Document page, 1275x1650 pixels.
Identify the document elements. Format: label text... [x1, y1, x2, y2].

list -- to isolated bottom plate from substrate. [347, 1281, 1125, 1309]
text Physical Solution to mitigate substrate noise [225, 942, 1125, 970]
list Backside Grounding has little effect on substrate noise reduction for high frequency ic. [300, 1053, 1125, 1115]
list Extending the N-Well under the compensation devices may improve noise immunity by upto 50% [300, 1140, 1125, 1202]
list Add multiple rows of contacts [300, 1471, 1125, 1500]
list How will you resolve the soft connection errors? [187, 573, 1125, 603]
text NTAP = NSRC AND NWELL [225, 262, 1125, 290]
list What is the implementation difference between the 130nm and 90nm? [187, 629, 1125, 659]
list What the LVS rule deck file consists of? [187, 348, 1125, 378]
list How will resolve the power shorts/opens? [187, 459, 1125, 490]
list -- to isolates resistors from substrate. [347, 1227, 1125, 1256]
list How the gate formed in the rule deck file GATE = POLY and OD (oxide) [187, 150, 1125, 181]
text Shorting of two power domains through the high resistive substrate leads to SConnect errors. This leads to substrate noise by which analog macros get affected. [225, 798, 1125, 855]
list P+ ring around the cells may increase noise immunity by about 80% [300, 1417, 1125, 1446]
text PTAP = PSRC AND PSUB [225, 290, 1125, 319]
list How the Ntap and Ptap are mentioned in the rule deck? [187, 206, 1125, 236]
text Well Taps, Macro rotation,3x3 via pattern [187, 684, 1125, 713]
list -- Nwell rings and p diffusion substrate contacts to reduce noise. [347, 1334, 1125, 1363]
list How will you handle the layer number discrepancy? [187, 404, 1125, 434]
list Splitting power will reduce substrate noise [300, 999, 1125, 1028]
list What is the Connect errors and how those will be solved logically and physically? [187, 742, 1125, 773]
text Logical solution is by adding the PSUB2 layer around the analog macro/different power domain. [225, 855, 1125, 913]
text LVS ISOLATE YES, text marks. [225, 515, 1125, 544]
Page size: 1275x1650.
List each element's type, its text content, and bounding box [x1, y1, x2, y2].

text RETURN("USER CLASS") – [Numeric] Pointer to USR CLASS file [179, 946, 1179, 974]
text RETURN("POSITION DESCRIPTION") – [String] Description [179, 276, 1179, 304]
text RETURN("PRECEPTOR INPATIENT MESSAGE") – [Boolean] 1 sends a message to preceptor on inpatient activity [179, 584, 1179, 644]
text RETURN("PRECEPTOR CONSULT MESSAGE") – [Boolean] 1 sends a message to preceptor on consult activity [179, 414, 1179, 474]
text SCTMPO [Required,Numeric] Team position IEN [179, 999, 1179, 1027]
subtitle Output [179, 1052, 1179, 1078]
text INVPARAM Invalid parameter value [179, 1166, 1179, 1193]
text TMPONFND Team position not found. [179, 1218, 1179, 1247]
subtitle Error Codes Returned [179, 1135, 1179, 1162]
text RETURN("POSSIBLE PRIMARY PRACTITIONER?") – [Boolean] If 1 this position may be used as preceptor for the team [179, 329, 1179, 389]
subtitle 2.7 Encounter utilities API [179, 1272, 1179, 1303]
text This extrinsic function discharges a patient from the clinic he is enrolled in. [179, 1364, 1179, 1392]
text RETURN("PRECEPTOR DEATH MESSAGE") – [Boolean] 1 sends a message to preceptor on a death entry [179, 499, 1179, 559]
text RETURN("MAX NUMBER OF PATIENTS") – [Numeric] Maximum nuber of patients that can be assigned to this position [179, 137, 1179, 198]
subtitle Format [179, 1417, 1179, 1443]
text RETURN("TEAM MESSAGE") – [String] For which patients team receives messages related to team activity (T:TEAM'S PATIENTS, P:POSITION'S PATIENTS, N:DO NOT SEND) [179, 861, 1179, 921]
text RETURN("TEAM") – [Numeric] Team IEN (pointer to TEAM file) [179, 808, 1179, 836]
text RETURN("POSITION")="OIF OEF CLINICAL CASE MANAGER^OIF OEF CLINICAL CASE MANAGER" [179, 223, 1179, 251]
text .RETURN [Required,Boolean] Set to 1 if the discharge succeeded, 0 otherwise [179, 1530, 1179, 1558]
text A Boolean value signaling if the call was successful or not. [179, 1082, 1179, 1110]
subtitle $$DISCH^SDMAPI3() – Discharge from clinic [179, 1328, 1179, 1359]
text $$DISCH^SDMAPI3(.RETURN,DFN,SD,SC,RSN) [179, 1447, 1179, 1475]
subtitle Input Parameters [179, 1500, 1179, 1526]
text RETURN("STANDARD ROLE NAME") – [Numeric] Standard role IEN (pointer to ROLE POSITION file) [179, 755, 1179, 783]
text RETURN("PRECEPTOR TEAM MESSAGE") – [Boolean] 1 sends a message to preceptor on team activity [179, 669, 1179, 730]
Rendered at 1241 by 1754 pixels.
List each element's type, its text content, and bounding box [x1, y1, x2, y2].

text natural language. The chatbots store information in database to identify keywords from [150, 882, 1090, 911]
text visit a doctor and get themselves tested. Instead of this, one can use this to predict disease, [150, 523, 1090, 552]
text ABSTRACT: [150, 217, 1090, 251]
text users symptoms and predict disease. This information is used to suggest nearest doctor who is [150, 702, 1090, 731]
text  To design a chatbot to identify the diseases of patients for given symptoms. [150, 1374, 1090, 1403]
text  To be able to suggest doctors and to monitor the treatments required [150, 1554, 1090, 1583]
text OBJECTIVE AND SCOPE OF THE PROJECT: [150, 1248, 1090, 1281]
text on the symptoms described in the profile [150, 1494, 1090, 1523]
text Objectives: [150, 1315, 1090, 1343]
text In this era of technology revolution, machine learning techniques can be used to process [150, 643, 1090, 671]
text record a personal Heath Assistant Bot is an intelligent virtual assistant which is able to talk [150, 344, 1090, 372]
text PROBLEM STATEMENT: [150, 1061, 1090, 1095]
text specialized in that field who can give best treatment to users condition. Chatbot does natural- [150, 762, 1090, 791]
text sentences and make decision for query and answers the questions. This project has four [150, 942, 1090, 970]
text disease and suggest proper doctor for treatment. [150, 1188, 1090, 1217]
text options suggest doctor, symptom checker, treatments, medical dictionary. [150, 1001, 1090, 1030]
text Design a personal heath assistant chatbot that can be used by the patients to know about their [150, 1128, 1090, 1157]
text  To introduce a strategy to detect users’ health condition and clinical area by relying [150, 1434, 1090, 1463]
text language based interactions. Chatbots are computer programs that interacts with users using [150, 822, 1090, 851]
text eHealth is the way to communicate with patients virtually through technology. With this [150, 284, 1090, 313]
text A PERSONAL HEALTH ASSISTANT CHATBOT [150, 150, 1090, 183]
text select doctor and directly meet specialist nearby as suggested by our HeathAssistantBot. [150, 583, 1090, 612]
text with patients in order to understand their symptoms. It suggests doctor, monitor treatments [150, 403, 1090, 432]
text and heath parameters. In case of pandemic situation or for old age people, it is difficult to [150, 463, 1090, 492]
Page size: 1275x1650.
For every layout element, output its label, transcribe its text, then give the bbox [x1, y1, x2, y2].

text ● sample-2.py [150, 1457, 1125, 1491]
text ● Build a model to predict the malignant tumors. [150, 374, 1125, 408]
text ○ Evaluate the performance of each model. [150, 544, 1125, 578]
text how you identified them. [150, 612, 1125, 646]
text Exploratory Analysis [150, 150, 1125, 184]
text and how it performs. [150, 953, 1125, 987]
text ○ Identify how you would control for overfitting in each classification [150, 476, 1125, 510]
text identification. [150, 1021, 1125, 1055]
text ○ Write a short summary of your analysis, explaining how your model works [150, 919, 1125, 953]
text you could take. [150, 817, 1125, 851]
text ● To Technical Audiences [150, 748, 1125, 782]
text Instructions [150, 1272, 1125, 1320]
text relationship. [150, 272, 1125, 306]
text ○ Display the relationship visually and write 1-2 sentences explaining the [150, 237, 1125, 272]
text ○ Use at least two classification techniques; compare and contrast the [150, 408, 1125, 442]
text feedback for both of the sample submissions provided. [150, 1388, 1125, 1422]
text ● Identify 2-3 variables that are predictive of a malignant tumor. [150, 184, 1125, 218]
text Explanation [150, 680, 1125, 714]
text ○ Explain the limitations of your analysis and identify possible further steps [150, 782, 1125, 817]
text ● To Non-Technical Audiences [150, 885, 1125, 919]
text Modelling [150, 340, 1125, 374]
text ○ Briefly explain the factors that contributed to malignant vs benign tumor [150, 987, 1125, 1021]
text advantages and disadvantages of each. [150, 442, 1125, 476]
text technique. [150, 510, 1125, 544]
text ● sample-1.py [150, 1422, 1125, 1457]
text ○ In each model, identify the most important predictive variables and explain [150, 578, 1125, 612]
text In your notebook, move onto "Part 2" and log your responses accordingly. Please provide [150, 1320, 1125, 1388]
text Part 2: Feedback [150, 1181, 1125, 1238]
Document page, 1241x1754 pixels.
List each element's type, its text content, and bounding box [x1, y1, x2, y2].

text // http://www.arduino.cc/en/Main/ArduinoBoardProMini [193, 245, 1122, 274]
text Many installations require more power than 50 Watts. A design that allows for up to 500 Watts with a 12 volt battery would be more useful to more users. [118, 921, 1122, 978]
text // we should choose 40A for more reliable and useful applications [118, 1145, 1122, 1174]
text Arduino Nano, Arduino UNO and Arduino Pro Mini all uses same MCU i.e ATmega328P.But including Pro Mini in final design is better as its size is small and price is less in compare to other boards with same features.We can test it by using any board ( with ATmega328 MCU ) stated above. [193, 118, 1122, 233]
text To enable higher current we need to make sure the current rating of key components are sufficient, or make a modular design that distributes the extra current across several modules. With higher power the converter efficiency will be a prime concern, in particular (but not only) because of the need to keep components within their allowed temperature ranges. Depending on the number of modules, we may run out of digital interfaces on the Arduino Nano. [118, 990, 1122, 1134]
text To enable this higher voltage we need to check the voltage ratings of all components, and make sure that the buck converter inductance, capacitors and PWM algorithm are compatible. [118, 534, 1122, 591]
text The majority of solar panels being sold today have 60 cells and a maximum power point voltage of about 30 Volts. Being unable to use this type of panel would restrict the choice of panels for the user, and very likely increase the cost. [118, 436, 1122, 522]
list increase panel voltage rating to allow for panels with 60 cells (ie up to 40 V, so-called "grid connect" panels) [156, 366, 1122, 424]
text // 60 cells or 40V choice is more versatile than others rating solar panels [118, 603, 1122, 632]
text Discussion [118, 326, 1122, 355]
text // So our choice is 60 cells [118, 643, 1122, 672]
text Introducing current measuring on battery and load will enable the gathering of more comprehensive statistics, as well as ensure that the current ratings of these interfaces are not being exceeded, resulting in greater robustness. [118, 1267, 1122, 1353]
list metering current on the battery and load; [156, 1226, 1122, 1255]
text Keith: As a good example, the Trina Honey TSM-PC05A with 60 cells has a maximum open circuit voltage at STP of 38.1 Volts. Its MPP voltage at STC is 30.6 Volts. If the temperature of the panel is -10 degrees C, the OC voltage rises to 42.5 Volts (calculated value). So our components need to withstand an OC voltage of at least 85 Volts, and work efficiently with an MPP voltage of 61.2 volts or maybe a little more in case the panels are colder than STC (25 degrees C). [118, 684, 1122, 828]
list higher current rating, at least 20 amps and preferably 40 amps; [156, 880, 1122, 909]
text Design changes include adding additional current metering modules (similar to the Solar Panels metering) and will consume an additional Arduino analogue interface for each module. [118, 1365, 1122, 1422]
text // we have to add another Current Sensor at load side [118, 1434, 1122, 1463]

:::::

• **Task objective**:
Find the word "preceptor" in the listing above, then copy each line where it turns up.

• **Answer to this problem**:
text RETURN("PRECEPTOR INPATIENT MESSAGE") – [Boolean] 1 sends a message to preceptor on inpatient activity [179, 584, 1179, 644]
text RETURN("PRECEPTOR CONSULT MESSAGE") – [Boolean] 1 sends a message to preceptor on consult activity [179, 414, 1179, 474]
text RETURN("POSSIBLE PRIMARY PRACTITIONER?") – [Boolean] If 1 this position may be used as preceptor for the team [179, 329, 1179, 389]
text RETURN("PRECEPTOR DEATH MESSAGE") – [Boolean] 1 sends a message to preceptor on a death entry [179, 499, 1179, 559]
text RETURN("PRECEPTOR TEAM MESSAGE") – [Boolean] 1 sends a message to preceptor on team activity [179, 669, 1179, 730]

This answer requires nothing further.